# TRY IT:
Would you copy out exactly the lines of the listing below, beginning with the one that contains "Someone swapped the" and ending with the last?

# MATERIAL PROVIDED:
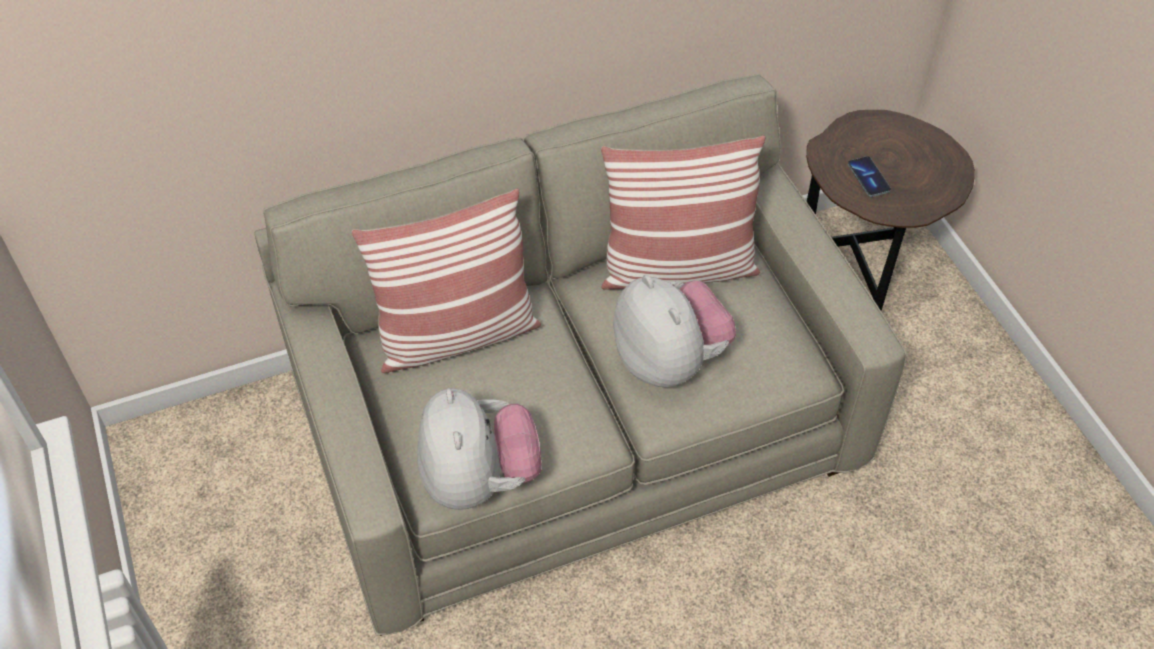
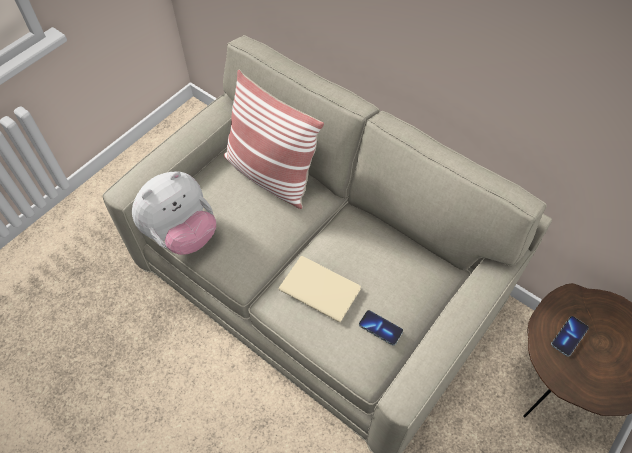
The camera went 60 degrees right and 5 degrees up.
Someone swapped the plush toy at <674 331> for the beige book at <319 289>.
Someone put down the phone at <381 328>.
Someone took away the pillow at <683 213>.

# RESULT FOR THIS EXERCISE:
Someone swapped the plush toy at <674 331> for the beige book at <319 289>.
Someone put down the phone at <381 328>.
Someone took away the pillow at <683 213>.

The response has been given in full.